The lobby of the Parkway Theatre. Photo courtesy of Post Typography.
The lobby of the Parkway Theatre. Photo courtesy of Post Typography.

The historic Parkway Theatre, closed since Jan. 2, will reopen for Artscape 2023.

Local attorney Caroline Hecker announced that the landmark theater at 5 W. North Ave. will be opened during the three-day arts festival, scheduled for Sept. 22 to 24 in the Mount Vernon and Station North areas.

Hecker also said the non-profit group that owns and operates the theater, the Maryland Film Festival, is still aiming to reopen the building full-time in the late spring of 2024, a period that coincides with the film festival’s 25th anniversary.

Hecker appeared before Baltimore’s liquor board on Thursday to represent the Parkway’s operators in their application for a 180-day “hardship extension” of its liquor license, which was otherwise due to expire.

The liquor board voted 3 to 0 to grant the request, allowing the operators to keep their liquor license active for the next six months.

The theater’s owners, the board of the Maryland Film Festival, announced plans in late December to “pause” operations in 2023, saying the non-profit was losing money and needed time to reorganize and come up with a sustainable operating model for a “post-COVID” era. 

The closing was a setback for the Station North area, because the theater had only recently fully reopened following a $17.5 million renovation and expansion and then pandemic-related lockdowns.

This is the first year Artscape has been held since 2019, before the COVID-19 pandemic, and organizers have expanded its footprint to include more of the Station North arts district, where the Parkway is located.

The theater is a logical venue for Artscape because the renovation added lobby and meeting space, screening rooms and other facilities that can serve multiple uses during the three-day arts festival.

Before it paused operations, the Parkway had “a very difficult model, particularly with COVID,” Hecker told the board. “Their attendance is down 70 percent coming out of the pandemic.
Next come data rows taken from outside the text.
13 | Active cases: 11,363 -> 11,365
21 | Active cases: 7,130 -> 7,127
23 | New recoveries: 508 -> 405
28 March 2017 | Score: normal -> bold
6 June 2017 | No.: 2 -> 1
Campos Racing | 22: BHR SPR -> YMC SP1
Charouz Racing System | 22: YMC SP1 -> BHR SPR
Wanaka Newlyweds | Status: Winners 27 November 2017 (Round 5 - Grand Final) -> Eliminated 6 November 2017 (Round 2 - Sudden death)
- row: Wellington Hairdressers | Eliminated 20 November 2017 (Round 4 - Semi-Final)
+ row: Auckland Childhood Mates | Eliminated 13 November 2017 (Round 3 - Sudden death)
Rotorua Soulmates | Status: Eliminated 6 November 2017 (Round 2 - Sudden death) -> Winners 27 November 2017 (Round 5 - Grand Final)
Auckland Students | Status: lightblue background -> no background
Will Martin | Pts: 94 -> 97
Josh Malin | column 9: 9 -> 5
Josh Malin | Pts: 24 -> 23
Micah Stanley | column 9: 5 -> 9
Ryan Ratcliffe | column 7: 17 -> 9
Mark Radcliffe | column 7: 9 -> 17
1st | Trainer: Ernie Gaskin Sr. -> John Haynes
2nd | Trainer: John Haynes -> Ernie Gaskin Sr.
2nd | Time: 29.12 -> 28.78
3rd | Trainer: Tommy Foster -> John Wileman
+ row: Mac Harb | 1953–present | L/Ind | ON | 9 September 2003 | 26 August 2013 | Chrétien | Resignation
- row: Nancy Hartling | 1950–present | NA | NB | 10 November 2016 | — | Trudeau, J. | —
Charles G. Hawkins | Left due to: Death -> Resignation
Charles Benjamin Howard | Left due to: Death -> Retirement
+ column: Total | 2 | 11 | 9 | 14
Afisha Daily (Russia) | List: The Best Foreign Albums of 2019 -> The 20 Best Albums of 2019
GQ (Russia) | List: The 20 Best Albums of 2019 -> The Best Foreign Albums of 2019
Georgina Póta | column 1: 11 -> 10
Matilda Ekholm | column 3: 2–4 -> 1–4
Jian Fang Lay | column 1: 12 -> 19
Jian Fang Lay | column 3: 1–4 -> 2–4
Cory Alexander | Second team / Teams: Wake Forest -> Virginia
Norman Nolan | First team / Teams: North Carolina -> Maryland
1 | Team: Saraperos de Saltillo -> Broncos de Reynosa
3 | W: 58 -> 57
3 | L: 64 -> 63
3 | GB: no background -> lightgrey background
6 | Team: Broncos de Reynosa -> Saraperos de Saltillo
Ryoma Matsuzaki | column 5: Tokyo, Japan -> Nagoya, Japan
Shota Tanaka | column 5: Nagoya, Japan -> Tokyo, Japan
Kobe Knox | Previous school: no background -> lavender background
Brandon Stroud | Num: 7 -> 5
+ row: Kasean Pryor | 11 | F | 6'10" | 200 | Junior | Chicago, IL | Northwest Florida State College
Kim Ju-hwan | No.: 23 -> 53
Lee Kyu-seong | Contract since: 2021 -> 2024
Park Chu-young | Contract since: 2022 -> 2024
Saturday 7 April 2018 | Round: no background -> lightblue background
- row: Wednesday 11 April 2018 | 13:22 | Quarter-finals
They closed at the beginning of this year — January 2 I think was the date — and they operated a handful of events in the spring, mostly as an events space with caterers, not using their own license but the catering licenses.

“They plan to open for Artscape, September 22nd to 24th, and then reopen fulltime in the spring, targeting May-June of next year,” she said. “They need to re-imagine their business model though. They’re having a really hard time finding and retaining staff. They were open Thursday to Sunday, so it’s not really a fulltime job for anyone. They’ve had a very difficult time with movie attendance being down generally.” 

Albert J. Matricciani Jr, chair of the liquor board, suggested someone who might be able to help.

“They need to get Barbie,” he said, referring to the title character of the blockbuster movie that opened in theaters last weekend.

Hecker said that’s not an option.

As a non-profit, “they can’t use grant funding to show major blockbuster motion pictures,” she said. “That’s actually a problem that they’ve run into. They’re limited in what they can show.”

Ed Gunts is a local freelance writer and the former architecture critic for The Baltimore Sun.